Maybe you’ve read one of his famous books, maybe you’ve read them all, or maybe you’ve just seen the film’s based on his work… no matter what, it is tough to find anyone out there, who has never heard of J.R.R. Tolkien. The Lord of the Rings was groundbreaking at its time, taking the atmospheres and feelings of classic works such as Beowulf and presenting the stories in a more palpable, world-reaching container. Skip forward 50 years, and the film adaptations of the book became the standard for grand scale filmmaking and special effects epics set in the realm of high fantasy. Yet just a miniscule portion of fans of either his books or the movies they inspired, including The Hobbit trilogy, know the background of J.R.R. Tolkien.
The new biopic about the legendary storyteller and professor, Tolkien, stars Nicholas Hoult and Lily James and touches on many of the important and meaningful portions of the author’s young life, all while whisking in some of the people, places, and creatures that inhabit the worlds he’d go on to create. Though don’t be fooled… while it can be easy to fall into the trap, the film stays clear of trying to pinpoint every exact moment in Tolkien’s life he gained a particular inspiration for moments in his text. Hoult, who portrays the film’s subject matter as a young scholar in love with a girl while being pulled away by his great expectations as a scholar—and the impending doom of the First World War—was kind enough to sit down with us to talk about what it is like to portray a man of such well known stature and importance.
Unless they are Tolkien historians, most people just think of him as that picture of an older man, a lot of times seen with a pipe. Was it hard for you to get over any preconceived notions you might have had about him?
I really didn’t have that many preconceived notions. It was one of those mad things that when I read the script, I suddenly realized that I cherished his stories and the mythology he created, but I didn’t know anything about him or where they stemmed from. So to read this and learn about his childhood, and when he was a young man—those friendships and relationships that then sparked his imagination and creativity, and gave him that space to come up with those stories—I was really inspired and loved the story.

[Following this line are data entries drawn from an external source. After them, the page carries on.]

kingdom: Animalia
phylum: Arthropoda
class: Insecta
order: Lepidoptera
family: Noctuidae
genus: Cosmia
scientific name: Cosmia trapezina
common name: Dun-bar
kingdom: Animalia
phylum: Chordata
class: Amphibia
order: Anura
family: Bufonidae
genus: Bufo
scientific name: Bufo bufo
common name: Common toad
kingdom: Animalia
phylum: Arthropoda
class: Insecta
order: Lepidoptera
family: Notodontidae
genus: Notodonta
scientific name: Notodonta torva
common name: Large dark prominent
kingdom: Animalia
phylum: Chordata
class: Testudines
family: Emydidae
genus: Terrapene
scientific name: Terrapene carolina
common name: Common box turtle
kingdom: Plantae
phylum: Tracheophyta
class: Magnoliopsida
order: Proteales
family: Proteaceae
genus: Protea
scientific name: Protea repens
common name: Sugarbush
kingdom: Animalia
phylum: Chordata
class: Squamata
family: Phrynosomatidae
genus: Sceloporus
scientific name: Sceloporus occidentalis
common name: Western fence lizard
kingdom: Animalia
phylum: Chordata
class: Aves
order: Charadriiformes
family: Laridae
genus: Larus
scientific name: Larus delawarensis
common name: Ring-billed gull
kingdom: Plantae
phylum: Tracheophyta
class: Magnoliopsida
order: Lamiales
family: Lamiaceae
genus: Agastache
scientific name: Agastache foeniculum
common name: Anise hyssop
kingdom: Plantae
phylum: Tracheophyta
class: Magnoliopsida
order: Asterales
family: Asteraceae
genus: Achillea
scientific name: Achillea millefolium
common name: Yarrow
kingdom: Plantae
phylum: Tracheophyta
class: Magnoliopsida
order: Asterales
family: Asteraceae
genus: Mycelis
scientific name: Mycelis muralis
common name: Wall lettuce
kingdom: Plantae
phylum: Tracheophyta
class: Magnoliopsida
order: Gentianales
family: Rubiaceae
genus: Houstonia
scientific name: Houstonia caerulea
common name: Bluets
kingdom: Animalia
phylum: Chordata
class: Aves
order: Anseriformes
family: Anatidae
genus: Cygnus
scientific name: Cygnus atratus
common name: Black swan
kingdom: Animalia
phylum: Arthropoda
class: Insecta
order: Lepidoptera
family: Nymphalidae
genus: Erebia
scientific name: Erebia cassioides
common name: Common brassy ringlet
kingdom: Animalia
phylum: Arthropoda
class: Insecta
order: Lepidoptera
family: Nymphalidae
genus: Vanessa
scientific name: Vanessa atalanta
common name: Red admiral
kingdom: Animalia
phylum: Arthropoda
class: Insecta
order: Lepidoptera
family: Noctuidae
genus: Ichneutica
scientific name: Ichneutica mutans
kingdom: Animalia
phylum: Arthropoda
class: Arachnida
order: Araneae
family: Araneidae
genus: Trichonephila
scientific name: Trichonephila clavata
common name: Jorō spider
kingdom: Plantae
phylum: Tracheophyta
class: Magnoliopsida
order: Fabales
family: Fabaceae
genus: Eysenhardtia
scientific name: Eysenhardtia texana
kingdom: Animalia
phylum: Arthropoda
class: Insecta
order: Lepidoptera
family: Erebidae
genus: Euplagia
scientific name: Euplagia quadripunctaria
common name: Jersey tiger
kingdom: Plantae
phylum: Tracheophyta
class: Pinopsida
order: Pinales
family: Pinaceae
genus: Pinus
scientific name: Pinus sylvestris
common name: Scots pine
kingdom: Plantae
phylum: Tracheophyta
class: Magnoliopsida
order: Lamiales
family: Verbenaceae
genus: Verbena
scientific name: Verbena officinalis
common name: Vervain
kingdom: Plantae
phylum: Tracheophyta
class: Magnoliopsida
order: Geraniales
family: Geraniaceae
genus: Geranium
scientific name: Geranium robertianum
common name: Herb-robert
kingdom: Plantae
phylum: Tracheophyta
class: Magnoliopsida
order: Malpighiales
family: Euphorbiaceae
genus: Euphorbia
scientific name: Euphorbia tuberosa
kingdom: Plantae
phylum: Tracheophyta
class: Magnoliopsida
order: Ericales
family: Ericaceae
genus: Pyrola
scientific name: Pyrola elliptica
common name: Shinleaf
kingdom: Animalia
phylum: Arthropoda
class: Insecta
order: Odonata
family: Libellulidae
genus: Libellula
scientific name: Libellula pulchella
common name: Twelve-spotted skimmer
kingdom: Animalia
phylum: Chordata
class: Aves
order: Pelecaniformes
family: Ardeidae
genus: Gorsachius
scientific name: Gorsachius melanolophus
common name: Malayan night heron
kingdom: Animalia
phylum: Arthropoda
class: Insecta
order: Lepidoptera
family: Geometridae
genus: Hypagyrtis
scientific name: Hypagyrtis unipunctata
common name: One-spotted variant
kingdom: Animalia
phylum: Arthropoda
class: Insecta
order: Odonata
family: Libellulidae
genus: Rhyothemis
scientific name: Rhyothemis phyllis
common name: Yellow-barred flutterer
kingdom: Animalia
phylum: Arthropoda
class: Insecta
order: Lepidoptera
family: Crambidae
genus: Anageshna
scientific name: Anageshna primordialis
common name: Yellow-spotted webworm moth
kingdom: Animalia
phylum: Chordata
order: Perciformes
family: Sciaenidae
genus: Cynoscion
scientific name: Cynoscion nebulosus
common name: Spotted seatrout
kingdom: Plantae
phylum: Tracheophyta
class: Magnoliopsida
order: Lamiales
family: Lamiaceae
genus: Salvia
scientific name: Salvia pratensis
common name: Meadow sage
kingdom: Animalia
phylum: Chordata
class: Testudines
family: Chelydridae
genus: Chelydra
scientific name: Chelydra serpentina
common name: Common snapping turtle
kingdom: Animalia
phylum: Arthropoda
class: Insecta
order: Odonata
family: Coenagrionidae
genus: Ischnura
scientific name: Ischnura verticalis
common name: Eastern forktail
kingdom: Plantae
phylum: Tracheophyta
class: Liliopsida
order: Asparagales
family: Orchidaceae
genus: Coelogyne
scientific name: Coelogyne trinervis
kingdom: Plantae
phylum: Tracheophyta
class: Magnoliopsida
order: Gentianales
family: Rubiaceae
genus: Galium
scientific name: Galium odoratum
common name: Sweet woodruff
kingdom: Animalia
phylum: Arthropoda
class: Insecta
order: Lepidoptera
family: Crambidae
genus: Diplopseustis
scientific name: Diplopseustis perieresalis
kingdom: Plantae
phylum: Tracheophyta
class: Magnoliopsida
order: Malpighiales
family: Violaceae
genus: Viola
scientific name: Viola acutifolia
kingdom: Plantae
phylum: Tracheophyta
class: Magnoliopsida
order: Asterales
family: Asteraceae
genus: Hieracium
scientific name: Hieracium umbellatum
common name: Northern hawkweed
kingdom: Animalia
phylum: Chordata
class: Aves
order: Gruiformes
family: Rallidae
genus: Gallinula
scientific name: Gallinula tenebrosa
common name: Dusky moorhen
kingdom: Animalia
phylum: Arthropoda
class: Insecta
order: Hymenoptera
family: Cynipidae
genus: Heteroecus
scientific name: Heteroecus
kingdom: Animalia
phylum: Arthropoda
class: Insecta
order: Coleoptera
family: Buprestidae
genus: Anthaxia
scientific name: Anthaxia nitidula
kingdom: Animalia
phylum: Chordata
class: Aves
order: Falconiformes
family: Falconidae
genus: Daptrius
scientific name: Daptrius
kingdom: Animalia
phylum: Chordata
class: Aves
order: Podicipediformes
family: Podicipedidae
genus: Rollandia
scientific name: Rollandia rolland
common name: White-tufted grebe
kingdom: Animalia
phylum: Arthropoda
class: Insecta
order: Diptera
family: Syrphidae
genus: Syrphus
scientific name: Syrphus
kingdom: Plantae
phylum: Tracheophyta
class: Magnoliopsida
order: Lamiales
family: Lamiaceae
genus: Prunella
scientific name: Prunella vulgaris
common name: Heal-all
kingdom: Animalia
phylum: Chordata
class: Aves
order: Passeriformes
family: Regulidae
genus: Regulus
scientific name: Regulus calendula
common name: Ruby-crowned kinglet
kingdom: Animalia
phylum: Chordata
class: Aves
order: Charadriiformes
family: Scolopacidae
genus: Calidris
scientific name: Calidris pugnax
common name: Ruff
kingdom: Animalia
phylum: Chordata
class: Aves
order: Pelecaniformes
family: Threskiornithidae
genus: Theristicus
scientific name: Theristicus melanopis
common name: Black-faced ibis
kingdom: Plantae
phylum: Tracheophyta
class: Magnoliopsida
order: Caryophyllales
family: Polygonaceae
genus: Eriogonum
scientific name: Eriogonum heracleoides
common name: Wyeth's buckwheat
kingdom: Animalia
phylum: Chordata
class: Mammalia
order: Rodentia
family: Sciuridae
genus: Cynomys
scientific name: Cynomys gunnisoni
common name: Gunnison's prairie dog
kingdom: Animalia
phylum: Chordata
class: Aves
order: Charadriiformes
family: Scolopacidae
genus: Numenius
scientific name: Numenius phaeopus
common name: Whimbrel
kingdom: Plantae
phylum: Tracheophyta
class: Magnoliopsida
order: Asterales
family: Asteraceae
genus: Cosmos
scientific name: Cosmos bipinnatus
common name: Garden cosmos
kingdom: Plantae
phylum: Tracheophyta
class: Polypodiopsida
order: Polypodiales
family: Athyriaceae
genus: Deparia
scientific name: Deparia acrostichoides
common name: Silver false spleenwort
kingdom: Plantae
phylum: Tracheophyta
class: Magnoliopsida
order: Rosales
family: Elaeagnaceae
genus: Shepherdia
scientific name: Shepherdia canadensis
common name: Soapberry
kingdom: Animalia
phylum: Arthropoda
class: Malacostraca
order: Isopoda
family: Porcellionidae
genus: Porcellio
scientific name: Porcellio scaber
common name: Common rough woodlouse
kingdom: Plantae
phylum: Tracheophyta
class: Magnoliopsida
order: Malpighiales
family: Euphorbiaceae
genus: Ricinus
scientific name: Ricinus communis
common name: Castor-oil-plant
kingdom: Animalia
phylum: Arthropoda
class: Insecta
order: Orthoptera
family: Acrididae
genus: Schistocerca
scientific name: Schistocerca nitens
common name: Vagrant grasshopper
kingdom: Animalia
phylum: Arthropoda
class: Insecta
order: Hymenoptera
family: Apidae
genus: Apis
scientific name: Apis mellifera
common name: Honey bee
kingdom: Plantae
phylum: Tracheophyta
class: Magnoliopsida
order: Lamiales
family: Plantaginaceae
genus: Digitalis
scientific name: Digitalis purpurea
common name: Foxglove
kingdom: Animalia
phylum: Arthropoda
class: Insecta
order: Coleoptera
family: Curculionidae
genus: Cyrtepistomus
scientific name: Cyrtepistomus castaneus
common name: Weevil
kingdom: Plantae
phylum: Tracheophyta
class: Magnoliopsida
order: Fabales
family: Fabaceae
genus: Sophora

Well, talking about those images he created; in the sections of the film that are during The Great War, we see a lot of romanticized ideas of what he may see out there, and it certainly isn’t what he is thinking about in the moment, but what are you reacting to in those sections? Is it more about the war, or what the script is trying to paint?
It’s a mix, because the war-like elements of it, [director Dome [Karukoski] had these wonderful ideas in terms of—you know a lot of the images we see of World War I are these black and white propaganda images. His inspiration was the colors that would be intertwined, but also, the true reality of it, which is horrific. And then Tolkien suffered from trench fever. So it was one of those things to have those slightly hallucinatory elements embedded into this very realistic war tone, [it] was something I thought was very cinematic and wonderful. There’s this odd thing where you’re playing it very real—and the sets they built were so realistic that you’d be in this very visceral environment, but it would also be with a slight twist of the imagination of what was happening.
For a film like this, yes it is based on real people, but it is ultimately just a story about friendship and love.
Is that mainly what you were drawn to?
Completely, I think it is one of those things where by; as a fan, I love to see where it all came from and learn about the man. But also, at the same time, it was something that if you read that script, you’d see it as a story that stand alone in terms of the young orphan finding love and friendship, and the space to create. It’s an inspiration. so that is what I loved about it.
I don’t want to take away from anyone else in the film, but it must be wonderful to spend any amount of time with Derek Jacobi.
Yeah, we were so fortunate to have him be a part of this. And also Professor Wright [played by Jacobi], who was Tolkien’s professor at Oxford, and Tolkien later took on that same position later on, to see that character and that person that pushed him, and also saved him—you know he was on the verge of being kicked out of Oxford and his life would have taken a very different course. So to find someone to find and nurture that talent, and then have Derek Jacobi on set to bring him to life, was brilliant.
It almost feels like everyone in his life was there to nurture those feelings. Not that he could not have done anything on his own, but he needed that push from everybody.
Yeah, completely. I think that is the same with anybody who does great things in life. When you go back and you map out the influences and ideas, and the people who made it possible—yeah, that’s what this story is all about.
I’m kind of interested to know, with all of the people that you’ve worked with, and of course you have tremendous talent of your own, but do you ever find that you’ve picked up affectations of them, portraying them in any way?
I’ll tell you, the only reason I ask, and it has been so long, so I don’t even see why there is reason for this to be… but when you’re talking to Edith on the beach before you deploy, it was a little Hugh Grant-ish, to me.
Maybe—yeah, there is probably some—I mean, certainly working with him when I was at that age, he’s certainly someone that I look up to in terms of his work ethic, how he treats people. It was a great first influence when I was working with him, so maybe I’ve taken on board a few little things.